### STUDY MATERIAL ###

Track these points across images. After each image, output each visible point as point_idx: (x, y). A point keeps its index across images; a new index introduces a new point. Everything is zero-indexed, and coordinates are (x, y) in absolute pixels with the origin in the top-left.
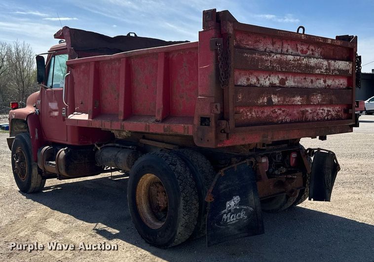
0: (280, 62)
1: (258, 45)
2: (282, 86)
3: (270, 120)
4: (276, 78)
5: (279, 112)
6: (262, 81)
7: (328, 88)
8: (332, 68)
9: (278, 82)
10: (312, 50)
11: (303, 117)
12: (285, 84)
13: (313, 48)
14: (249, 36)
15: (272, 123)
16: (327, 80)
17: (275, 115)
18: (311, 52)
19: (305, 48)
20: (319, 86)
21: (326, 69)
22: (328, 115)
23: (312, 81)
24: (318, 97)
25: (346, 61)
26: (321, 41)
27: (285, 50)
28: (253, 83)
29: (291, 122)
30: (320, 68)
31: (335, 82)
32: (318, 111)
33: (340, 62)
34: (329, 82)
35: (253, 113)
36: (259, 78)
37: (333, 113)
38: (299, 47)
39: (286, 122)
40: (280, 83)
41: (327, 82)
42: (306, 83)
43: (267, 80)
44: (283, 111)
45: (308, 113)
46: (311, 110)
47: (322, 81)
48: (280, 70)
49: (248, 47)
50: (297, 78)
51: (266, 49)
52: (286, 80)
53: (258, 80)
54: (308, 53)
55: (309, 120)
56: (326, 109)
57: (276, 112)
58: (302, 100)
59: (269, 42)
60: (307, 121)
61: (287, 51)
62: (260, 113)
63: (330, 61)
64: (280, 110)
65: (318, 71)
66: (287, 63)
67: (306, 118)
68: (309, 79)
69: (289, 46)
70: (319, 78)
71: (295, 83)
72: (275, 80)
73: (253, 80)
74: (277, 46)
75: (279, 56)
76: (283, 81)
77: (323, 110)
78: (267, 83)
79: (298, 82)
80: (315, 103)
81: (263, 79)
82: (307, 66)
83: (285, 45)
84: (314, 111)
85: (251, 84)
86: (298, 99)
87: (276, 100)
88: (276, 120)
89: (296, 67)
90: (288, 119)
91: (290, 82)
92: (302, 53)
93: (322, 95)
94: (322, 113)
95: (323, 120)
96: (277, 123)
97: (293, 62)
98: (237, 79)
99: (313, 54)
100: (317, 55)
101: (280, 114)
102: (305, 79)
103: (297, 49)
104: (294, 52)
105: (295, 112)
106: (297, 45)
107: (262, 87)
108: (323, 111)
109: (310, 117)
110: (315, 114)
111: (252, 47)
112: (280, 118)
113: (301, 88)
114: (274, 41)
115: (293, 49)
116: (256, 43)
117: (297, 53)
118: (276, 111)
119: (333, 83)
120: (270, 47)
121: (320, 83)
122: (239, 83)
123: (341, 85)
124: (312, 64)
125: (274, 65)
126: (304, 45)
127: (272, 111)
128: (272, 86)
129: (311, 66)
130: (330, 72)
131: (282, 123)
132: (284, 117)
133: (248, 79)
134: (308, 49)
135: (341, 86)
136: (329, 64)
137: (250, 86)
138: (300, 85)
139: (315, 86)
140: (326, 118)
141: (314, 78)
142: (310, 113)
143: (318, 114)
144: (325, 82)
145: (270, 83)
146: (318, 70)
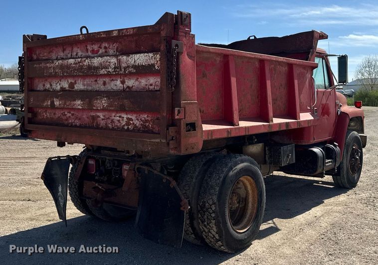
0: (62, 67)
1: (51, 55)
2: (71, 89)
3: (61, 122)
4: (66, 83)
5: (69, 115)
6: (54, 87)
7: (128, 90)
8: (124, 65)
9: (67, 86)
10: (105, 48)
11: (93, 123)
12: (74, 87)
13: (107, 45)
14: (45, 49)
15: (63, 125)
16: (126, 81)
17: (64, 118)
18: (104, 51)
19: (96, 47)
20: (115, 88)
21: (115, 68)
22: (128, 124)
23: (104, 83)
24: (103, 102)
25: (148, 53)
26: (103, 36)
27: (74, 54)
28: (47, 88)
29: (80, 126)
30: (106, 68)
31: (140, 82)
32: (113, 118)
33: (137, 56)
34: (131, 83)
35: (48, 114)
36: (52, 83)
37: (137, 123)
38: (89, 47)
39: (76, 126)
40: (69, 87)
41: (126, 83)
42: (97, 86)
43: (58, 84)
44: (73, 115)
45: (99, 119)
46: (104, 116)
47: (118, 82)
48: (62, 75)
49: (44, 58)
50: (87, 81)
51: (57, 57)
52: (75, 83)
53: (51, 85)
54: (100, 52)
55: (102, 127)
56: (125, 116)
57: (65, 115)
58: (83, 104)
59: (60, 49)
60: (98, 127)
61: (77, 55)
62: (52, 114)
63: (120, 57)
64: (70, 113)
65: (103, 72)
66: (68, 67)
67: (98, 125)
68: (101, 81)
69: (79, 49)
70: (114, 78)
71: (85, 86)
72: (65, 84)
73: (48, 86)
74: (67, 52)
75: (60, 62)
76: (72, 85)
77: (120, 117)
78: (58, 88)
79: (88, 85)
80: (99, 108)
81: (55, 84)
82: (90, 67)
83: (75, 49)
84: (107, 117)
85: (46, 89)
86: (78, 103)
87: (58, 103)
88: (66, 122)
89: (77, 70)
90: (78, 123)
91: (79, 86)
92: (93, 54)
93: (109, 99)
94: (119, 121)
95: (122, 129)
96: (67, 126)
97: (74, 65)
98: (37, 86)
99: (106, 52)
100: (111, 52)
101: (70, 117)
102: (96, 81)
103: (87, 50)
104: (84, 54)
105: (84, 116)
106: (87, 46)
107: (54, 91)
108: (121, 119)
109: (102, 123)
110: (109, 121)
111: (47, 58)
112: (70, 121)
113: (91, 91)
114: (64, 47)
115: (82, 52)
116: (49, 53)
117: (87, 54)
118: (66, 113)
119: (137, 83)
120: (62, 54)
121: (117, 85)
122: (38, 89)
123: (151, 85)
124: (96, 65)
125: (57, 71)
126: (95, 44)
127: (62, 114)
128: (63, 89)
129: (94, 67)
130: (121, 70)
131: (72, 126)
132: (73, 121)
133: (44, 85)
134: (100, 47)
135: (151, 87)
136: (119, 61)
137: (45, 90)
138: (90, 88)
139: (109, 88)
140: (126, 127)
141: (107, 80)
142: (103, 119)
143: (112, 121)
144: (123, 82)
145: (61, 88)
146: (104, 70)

###

EXERCISE DESCRIPTION: Copy the rows verbatim, starting at the very first line and ending at the line that contains "58: (302, 100)", including that line. Leave the pictures out of your copy.

OUTPUT FOR THIS TASK:
Track these points across images. After each image, output each visible point as point_idx: (x, y). A point keeps its index across images; a new index introduces a new point. Everything is zero-indexed, and coordinates are (x, y) in absolute pixels with the origin in the top-left.
0: (280, 62)
1: (258, 45)
2: (282, 86)
3: (270, 120)
4: (276, 78)
5: (279, 112)
6: (262, 81)
7: (328, 88)
8: (332, 68)
9: (278, 82)
10: (312, 50)
11: (303, 117)
12: (285, 84)
13: (313, 48)
14: (249, 36)
15: (272, 123)
16: (327, 80)
17: (275, 115)
18: (311, 52)
19: (305, 48)
20: (319, 86)
21: (326, 69)
22: (328, 115)
23: (312, 81)
24: (318, 97)
25: (346, 61)
26: (321, 41)
27: (285, 50)
28: (253, 83)
29: (291, 122)
30: (320, 68)
31: (335, 82)
32: (318, 111)
33: (340, 62)
34: (329, 82)
35: (253, 113)
36: (259, 78)
37: (333, 113)
38: (299, 47)
39: (286, 122)
40: (280, 83)
41: (327, 82)
42: (306, 83)
43: (267, 80)
44: (283, 111)
45: (308, 113)
46: (311, 110)
47: (322, 81)
48: (280, 70)
49: (248, 47)
50: (297, 78)
51: (266, 49)
52: (286, 80)
53: (258, 80)
54: (308, 53)
55: (309, 120)
56: (326, 109)
57: (276, 112)
58: (302, 100)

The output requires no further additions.